=== Exercise aim ===
Count the lines in the rows below that contain the word "Toko", and reply with only that number.

=== Data listing ===
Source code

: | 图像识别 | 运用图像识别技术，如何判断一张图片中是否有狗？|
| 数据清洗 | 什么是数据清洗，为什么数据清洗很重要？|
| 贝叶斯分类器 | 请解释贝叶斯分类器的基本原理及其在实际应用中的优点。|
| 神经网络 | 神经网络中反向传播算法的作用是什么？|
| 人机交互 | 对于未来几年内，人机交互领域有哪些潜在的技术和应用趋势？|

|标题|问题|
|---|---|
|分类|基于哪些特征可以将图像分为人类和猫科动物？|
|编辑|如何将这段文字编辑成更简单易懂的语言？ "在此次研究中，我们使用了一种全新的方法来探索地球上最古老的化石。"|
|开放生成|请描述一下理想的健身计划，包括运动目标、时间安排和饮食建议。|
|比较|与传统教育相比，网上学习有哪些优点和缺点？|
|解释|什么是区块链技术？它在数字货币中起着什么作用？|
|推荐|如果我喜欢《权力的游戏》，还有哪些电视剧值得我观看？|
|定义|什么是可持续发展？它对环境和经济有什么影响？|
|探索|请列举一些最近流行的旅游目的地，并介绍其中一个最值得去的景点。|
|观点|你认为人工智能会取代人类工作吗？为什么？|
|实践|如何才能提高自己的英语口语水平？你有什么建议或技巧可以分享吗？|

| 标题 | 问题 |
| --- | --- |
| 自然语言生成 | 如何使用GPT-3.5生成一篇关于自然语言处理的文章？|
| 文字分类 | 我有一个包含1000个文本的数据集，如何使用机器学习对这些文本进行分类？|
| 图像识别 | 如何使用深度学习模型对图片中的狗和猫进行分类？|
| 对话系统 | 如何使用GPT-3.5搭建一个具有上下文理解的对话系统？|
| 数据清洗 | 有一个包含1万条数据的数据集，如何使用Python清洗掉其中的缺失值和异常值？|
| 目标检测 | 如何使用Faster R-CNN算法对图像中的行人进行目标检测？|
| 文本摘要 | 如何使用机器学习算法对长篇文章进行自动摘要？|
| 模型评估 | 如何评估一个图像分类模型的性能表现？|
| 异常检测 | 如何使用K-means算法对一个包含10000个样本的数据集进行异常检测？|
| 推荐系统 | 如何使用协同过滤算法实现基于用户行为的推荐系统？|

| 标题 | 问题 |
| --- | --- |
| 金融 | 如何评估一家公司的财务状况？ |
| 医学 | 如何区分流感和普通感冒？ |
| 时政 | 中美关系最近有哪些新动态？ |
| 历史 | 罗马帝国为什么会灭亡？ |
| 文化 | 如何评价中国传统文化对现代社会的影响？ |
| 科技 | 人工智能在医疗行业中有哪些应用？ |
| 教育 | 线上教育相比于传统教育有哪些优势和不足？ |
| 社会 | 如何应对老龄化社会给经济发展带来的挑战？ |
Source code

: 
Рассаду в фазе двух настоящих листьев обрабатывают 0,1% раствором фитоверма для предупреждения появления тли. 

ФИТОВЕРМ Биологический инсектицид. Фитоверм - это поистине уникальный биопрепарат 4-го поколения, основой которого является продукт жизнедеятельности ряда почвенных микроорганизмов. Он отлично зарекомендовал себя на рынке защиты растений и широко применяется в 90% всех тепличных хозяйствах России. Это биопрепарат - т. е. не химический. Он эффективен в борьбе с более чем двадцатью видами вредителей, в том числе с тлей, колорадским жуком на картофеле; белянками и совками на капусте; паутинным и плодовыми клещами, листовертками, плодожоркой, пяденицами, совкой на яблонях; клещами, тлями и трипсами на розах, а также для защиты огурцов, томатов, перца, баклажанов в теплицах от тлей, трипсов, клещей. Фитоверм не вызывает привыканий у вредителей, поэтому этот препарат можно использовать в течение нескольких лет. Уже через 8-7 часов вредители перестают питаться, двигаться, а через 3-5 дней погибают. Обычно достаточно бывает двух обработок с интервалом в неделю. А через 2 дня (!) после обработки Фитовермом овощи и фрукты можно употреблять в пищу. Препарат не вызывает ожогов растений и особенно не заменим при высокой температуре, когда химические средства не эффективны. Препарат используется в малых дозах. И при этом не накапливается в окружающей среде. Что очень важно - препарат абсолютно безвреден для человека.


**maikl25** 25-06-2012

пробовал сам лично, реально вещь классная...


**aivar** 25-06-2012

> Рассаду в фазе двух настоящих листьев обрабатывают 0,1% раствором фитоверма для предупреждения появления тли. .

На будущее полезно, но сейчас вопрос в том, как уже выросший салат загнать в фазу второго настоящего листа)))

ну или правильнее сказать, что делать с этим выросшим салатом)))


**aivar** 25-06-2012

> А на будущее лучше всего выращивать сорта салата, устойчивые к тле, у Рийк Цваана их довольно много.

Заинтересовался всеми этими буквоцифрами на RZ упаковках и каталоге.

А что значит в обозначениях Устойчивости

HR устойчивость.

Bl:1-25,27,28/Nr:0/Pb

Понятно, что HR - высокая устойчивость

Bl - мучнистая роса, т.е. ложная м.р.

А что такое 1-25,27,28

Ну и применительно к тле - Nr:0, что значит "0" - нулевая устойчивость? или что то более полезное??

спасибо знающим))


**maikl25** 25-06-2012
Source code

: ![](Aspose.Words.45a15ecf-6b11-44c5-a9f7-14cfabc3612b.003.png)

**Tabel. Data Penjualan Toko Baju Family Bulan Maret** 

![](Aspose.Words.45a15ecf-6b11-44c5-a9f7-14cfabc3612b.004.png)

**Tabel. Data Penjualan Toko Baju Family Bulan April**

=== Exercise answer ===
2